E’ stata pubblicata oggi una delibera (di non facile reperimento come tutte le delibere della partecipata che alla pagina “trasparenza degli atti amministrativi” è ferma al 2022) da cui si apprende che la Messina Social City ha dato incarico, con affidamento diretto, ad una professionista avvocata amministrativista e giuslavorista, per i controlli amministrativi sulla società.

Poco meno di 30 mila euro (iva compresa) per l’anno in corso, e con la possibilità di rinnovare il contratto.

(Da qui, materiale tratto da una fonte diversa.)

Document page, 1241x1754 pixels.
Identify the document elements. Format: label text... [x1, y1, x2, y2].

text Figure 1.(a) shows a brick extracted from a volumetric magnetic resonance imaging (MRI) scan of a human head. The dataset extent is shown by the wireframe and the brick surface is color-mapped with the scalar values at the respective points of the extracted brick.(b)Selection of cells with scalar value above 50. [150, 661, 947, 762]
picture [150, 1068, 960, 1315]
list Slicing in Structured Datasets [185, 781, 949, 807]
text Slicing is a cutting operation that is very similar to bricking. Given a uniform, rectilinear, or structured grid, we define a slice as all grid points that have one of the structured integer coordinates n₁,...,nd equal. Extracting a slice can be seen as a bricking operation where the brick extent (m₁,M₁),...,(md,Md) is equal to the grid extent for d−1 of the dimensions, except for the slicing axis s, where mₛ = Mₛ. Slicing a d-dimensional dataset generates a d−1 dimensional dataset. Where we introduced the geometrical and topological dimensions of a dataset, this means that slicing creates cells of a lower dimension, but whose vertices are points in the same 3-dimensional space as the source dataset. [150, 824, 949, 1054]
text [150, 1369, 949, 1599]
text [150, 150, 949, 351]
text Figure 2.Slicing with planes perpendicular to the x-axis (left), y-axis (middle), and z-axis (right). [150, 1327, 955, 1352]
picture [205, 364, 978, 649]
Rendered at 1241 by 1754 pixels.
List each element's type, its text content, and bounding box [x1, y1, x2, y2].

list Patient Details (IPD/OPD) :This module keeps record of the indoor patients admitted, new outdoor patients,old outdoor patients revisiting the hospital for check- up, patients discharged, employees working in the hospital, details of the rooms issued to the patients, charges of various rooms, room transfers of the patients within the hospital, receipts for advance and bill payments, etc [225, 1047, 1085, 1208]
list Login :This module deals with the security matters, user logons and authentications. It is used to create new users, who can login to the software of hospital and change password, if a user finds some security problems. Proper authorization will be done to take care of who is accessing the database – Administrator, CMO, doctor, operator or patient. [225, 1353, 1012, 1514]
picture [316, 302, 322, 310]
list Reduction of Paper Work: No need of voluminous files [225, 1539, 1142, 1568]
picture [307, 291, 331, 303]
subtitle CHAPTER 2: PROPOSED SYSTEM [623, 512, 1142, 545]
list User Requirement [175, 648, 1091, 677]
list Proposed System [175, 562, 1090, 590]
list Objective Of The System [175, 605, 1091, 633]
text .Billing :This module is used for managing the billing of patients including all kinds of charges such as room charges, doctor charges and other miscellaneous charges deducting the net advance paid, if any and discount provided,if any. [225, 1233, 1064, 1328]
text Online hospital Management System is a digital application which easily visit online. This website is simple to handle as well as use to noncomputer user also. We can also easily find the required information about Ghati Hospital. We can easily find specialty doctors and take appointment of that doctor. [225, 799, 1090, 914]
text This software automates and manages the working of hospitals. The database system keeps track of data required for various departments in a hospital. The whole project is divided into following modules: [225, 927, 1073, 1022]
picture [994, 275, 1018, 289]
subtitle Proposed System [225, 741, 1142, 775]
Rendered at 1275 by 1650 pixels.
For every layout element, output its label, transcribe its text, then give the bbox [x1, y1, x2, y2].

Responsabile del procedimento è il vicedirettore della Messina Social City, Giuseppe Arpi. Unico “sopravvissuto” alle dimissioni che si sono succedute alla Direzione Generale dell’Azienda partecipata, in cui è Valeria Asquini la Presidente, unica ad avere nei fatti il controllo di ogni atto dell’azienda.

Ultimo ad aver rinunciato all’incarico nel gennaio del 2023 è stato Carmelo Sferro, nato a Fiumedinisi, e che era subentrato a Natale Trischitta nell’agosto 2021. Il terzo a gettare la spugna dal primo “nominato”, Vincenzo Romano che era rimasto in carica solo tre settimane e che aveva annunciato esposti in procura. All’epoca i giornali spiegarono che “le ingerenze e le pressioni cui aveva fatto esplicito riferimento Romano si spingono nella direzione di nuove assunzioni, circa 140 dall’insediamento del nuovo Direttore generale, ma che sembrerebbero non essere state controfirmate dallo stesso. In soli tre mesi di Social City, i costi per il personale sono pressoché duplicati”. (cit Letteraemme 3 dicembre 2019 https://www.letteraemme.it/messina-social-city-il-dg-romano-si-dimette/)

Appare chiaro che la Messina Social City  non riesca a nominare un Direttore Generale, e gran parte dei controlli amministrativi su una società tra le più grandi in termini di risorse e servizi da gestire, sia in mano ad un vice direttore generale, Giuseppe Arpi sul quale nel marzo del 2023 arrivò pure una interrogazione da parte del consigliere Dario Carbone che scriveva: “Il vicedirettore mi è stato risposto non deve avere i requisiti del direttore generale, che ha del sorprendente, Arpi è stato nominato con determina del 12 febbraio e le dimissioni di Sferro sono del 13 febbraio, ultimo atto quindi dell’ex manager per un incarico che credo venga pagato ben 5mila euro al mese”. In effetti sull’attuale vice dg le notizie accessibili ci dicono essere un fedelissimo di Cateno De Luca. E’ stato un candidato alle amministrative del 2017 a S. Teresa di Riva nella lista “Oltre De Luca-Giù le mani da S. Teresa. E senza una laurea specifica, richiesta per lavori dirigenziali, è transitato alla Messina Social City dalla cooperativa genesi, prima con un contratto prolungato per alcuni mesi sino al bando per assunzione a tempo determinato.

I mesi sono trascorsi, e con essi anche le varie fatture liquidate e che nelle casse della MSC hanno portato milioni di euro di soldi pubblici. Ma è passato quasi un anno dalla nomina del vicesegretario che adesso chiede “aiuto” ad un esterno, con un affidamento diretto che porta la sua firma in calce e in cui si è anche nominato responsabile unico del procedimento. Mentre la Presidente Valeria Asquini continua a fare da garante al sistema creato da Cateno De Luca attraverso la partecipata per assicurare consenso grazie al procedimento delle long list discutibili e al mantenimento di servizi non adeguati alle spese richieste. Non ultima la scoperta di non avere nemmeno coperte da destinare ai senzatetto, con l’emergenza freddo in corso”. Così in una nota Palmira Mancuso coordinatrice regionale di Più Europa.